L’impopularité de Manuel Valls résiderait donc en grande partie dans le fait qu’il a représenté à lui seul la défiance de la population française vis à vis de la politique en général. Ses multiples recours au 49.3 ont été perçus comme autant de passages en force contre le législateur, et une insulte aux français, alors nombreux à s’opposer à la Loi Travail. Les comportements alors démesurés des forces de l’ordre, répondant aux ordres reçus à l’occasion des manifestations que cette loi a provoqué, et l’intangibilité du Premier Ministre, tournant à la caricature, ont définitivement eu raison de sa respectabilité chez les individus les plus engagés à gauche. Et pourtant, aujourd’hui en campagne, le même homme s’attaque à l’outil du 49.3 sans sourciller.
Jusqu’où va la manipulation ?
Dans ce contexte, l’ascension de Manuel Valls au sein du gouvernement serait donc symptomatique d’un nouveau rapprochement des idées entre le Parti socialiste au pouvoir et Les Républicains sur un modèle très à droite : croissance, travail, sécurité. Pourtant, cette ambiguïté politique (déjà observable dans d’autres pays au capitalisme triomphant) est extrêmement inquiétante pour la démocratie, car elle conforte l’idée selon laquelle les principaux partis défendent une même vision du monde et des institutions aux intérêts communs. Sur fond de scandales, les cinq dernières années politiques ont ainsi renforcé le discrédit qui pèse sur la classe politique en exposant son incapacité à lutter contre l’emprise des institutions économiques globales, se limitant à jouer çà et là aux régulateurs du marché.

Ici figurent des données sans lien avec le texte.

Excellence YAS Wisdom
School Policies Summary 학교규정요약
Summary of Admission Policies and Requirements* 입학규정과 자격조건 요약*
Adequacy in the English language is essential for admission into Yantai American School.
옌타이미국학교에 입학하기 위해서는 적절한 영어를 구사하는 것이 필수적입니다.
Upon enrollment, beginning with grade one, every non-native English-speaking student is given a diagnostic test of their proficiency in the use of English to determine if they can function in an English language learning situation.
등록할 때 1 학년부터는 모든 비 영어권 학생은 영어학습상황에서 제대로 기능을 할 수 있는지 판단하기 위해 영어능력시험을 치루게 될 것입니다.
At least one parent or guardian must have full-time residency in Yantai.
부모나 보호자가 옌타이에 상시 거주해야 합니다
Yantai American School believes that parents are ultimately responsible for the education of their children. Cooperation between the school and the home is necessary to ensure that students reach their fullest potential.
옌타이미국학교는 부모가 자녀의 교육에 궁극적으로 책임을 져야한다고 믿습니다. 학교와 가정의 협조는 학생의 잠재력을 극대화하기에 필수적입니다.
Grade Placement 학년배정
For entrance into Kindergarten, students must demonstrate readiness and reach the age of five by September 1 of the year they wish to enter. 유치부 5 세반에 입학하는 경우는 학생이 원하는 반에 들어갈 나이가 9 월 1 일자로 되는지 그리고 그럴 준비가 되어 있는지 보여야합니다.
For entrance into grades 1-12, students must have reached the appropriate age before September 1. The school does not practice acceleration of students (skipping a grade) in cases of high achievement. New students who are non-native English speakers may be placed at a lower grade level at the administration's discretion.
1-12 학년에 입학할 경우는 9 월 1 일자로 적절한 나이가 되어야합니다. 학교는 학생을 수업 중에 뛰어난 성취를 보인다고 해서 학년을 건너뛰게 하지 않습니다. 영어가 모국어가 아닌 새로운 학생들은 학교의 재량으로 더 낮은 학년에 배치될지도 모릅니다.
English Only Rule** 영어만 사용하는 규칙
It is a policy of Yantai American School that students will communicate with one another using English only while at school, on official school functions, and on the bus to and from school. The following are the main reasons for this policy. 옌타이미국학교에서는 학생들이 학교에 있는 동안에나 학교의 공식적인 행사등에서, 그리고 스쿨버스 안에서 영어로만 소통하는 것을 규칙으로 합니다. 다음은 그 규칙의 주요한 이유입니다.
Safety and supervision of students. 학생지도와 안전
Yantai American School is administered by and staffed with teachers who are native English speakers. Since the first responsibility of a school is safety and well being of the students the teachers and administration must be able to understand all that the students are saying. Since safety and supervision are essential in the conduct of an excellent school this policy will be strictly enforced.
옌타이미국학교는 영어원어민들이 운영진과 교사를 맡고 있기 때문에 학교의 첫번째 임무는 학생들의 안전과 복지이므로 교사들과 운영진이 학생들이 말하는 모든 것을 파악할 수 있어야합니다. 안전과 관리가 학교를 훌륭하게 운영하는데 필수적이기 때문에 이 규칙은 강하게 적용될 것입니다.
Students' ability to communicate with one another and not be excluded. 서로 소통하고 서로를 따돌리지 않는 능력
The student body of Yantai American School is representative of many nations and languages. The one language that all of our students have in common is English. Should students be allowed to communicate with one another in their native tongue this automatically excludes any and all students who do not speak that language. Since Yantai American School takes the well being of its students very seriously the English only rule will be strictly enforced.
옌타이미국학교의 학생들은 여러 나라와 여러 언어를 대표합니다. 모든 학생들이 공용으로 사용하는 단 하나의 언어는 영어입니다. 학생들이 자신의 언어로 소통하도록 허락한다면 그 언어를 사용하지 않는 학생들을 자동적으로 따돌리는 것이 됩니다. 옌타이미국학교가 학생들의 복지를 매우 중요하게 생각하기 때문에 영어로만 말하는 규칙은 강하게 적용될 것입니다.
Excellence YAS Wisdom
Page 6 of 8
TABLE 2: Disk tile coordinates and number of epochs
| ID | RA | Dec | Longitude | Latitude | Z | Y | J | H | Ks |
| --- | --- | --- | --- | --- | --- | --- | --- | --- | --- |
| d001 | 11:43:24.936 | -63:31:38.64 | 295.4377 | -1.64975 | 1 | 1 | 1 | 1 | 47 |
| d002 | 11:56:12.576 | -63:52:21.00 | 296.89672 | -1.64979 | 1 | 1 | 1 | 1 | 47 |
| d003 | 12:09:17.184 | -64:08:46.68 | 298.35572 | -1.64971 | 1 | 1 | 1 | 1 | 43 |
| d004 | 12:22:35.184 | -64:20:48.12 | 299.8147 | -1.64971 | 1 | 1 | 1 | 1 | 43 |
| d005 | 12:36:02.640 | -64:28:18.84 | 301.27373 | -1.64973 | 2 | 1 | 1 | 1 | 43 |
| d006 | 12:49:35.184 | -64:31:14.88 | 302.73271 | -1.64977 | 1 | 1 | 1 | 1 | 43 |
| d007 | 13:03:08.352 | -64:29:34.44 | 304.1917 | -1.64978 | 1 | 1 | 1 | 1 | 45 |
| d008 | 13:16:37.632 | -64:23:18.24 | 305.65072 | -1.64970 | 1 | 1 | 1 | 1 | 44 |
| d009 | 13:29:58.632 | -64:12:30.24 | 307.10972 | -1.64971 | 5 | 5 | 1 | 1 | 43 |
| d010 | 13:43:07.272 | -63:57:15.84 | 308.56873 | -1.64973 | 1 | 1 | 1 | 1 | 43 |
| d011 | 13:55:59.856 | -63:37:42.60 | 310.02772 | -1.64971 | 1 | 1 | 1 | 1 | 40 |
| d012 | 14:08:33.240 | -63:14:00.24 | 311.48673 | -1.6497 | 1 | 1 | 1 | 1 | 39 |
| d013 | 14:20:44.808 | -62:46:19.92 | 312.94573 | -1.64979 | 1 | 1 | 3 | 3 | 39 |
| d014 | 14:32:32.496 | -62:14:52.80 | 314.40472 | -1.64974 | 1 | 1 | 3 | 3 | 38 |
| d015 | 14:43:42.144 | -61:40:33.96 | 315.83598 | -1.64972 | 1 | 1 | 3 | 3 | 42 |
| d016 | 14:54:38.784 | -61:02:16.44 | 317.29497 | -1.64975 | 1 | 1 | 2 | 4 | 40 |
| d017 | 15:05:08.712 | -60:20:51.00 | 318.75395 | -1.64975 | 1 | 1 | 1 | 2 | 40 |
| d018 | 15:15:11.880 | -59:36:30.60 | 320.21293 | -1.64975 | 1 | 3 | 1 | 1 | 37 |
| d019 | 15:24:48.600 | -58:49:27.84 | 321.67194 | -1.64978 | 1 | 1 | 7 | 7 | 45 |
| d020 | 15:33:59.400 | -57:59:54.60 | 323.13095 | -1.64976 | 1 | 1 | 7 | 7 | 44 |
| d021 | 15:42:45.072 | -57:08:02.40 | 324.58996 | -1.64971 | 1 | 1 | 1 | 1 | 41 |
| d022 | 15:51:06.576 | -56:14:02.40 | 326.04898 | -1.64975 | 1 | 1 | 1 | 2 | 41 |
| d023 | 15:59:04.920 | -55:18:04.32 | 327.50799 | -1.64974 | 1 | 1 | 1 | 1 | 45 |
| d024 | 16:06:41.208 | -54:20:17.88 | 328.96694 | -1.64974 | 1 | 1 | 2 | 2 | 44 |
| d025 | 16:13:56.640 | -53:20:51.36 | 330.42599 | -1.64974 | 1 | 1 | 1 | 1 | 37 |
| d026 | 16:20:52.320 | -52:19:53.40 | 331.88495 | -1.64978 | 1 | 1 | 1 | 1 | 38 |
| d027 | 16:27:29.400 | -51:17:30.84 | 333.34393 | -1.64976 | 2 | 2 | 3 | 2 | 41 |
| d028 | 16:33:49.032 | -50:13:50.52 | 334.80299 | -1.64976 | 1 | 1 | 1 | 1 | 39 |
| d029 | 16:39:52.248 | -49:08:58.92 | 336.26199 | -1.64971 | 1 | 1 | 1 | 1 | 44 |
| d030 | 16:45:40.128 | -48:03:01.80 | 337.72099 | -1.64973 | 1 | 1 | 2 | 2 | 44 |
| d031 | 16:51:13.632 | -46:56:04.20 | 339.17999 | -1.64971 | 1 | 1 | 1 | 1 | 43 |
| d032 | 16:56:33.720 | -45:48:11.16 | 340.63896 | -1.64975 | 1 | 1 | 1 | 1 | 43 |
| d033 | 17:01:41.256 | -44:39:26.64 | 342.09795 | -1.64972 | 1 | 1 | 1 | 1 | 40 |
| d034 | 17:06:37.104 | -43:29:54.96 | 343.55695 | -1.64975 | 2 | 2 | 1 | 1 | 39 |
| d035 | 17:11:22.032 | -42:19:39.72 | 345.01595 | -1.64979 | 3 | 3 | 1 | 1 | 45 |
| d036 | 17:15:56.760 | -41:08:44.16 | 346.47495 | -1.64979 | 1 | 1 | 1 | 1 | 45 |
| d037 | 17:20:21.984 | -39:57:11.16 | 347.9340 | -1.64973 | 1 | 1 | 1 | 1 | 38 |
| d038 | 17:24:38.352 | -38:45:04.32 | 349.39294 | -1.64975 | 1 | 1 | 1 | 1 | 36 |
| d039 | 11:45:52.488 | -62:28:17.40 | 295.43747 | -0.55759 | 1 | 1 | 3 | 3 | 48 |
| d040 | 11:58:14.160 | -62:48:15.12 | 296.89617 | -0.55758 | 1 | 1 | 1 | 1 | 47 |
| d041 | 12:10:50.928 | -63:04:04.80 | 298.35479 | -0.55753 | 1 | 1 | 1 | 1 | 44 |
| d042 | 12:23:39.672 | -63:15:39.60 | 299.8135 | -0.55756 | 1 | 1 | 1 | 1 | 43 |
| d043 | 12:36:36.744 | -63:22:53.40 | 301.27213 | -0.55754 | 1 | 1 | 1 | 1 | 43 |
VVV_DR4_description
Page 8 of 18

Selon Dany Caligula, on peut aller encore plus loin. En effet, il suggère que le Parti socialiste a utilisé sa position, celle d’un parti qui en principe intervient pour lutter contre les inégalités sociales, pour faire passer des lois entièrement à rebours, dont même « les Republicains auraient […] rêvé ». Pourtant, la résistance sociale a tardé à se mettre en place. Dans la liste de ces mesures, on trouve entre autre la Loi sur le renseignement, la Loi Macron ou encore la Loi El Kohmri. Pour l’auteur de la vidéo, l’une des raisons de ce paradoxe est la manière dont la politique est organisée : par « étiquette ». Ainsi, le PS représentant en principe la gauche, les personnes ayant voté pour ce parti ont mis du temps à s’organiser pour s’opposer au programme mené par le gouvernement, quand bien même celui-ci était profondément anti-social.
Quelles conclusions en tirer ? Il s’avère que les pirouettes politiques, à l’heure ou Les Républicains et le Parti socialiste défendent des mesures très proches en ce qui concerne le modèle économique, brouille les électeurs et les détournent de la politique. Dans le même temps, ceux qui ont déjà échoué en politique, n’ont de cesse de revenir sur le devant de la scène « en se présentant comme des sauveurs » anti-systèmes. On croit rêver. « Peut-être est-ce là l’une des plus grandes tare de notre système politique », estime Dany Caligula. Par ailleurs, cet échec et trahison du gouvernement « socialiste » renforce, par manichéisme et confusion, cette haine ordinaire des idées sociales. Le problème réside-t-il dans les institutions ? Dans l’absence de contrôle ? Ou dans une soumission des politiques aux acteurs économiques ? Autant de questions auxquelles il est plus que temps de répondre s’il on veut que la politique redevienne une chose attrayante, capable de susciter les passions et de faire naître l’envie de débattre du commun pour un avenir serein.